| SET EXERCISE |
Write out every one of the lines below without changing a word.

— start of MATERIAL FOR THIS TASK —

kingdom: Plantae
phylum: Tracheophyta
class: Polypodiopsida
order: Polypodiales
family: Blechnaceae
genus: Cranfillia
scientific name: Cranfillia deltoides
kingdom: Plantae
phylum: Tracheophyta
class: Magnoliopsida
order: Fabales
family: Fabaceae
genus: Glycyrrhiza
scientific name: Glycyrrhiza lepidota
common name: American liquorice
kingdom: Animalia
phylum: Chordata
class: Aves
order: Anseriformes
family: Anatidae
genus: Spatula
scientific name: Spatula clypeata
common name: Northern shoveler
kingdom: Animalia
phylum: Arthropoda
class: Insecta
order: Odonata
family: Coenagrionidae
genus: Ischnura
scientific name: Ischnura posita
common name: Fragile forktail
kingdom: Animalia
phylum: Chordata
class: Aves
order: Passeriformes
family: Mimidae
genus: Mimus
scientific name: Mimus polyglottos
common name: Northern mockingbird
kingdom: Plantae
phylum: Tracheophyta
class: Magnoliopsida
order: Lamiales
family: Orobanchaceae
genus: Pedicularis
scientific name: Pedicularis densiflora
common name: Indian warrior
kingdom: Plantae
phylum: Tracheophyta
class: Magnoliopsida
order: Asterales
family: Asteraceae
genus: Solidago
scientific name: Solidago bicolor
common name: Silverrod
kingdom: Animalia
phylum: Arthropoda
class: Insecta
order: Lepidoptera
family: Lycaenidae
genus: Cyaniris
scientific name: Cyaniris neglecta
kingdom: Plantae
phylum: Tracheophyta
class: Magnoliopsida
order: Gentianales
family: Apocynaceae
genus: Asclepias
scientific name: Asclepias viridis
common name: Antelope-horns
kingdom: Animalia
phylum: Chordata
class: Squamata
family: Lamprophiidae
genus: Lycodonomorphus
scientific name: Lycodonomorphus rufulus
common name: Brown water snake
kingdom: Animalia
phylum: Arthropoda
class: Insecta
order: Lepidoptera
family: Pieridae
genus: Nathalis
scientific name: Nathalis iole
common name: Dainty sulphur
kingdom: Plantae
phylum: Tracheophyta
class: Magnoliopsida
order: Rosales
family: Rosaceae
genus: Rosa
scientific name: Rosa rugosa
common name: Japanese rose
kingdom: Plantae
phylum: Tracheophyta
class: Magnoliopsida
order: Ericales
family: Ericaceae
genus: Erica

— end of MATERIAL FOR THIS TASK —

| PROBLEM SOLUTION |
kingdom: Plantae
phylum: Tracheophyta
class: Polypodiopsida
order: Polypodiales
family: Blechnaceae
genus: Cranfillia
scientific name: Cranfillia deltoides
kingdom: Plantae
phylum: Tracheophyta
class: Magnoliopsida
order: Fabales
family: Fabaceae
genus: Glycyrrhiza
scientific name: Glycyrrhiza lepidota
common name: American liquorice
kingdom: Animalia
phylum: Chordata
class: Aves
order: Anseriformes
family: Anatidae
genus: Spatula
scientific name: Spatula clypeata
common name: Northern shoveler
kingdom: Animalia
phylum: Arthropoda
class: Insecta
order: Odonata
family: Coenagrionidae
genus: Ischnura
scientific name: Ischnura posita
common name: Fragile forktail
kingdom: Animalia
phylum: Chordata
class: Aves
order: Passeriformes
family: Mimidae
genus: Mimus
scientific name: Mimus polyglottos
common name: Northern mockingbird
kingdom: Plantae
phylum: Tracheophyta
class: Magnoliopsida
order: Lamiales
family: Orobanchaceae
genus: Pedicularis
scientific name: Pedicularis densiflora
common name: Indian warrior
kingdom: Plantae
phylum: Tracheophyta
class: Magnoliopsida
order: Asterales
family: Asteraceae
genus: Solidago
scientific name: Solidago bicolor
common name: Silverrod
kingdom: Animalia
phylum: Arthropoda
class: Insecta
order: Lepidoptera
family: Lycaenidae
genus: Cyaniris
scientific name: Cyaniris neglecta
kingdom: Plantae
phylum: Tracheophyta
class: Magnoliopsida
order: Gentianales
family: Apocynaceae
genus: Asclepias
scientific name: Asclepias viridis
common name: Antelope-horns
kingdom: Animalia
phylum: Chordata
class: Squamata
family: Lamprophiidae
genus: Lycodonomorphus
scientific name: Lycodonomorphus rufulus
common name: Brown water snake
kingdom: Animalia
phylum: Arthropoda
class: Insecta
order: Lepidoptera
family: Pieridae
genus: Nathalis
scientific name: Nathalis iole
common name: Dainty sulphur
kingdom: Plantae
phylum: Tracheophyta
class: Magnoliopsida
order: Rosales
family: Rosaceae
genus: Rosa
scientific name: Rosa rugosa
common name: Japanese rose
kingdom: Plantae
phylum: Tracheophyta
class: Magnoliopsida
order: Ericales
family: Ericaceae
genus: Erica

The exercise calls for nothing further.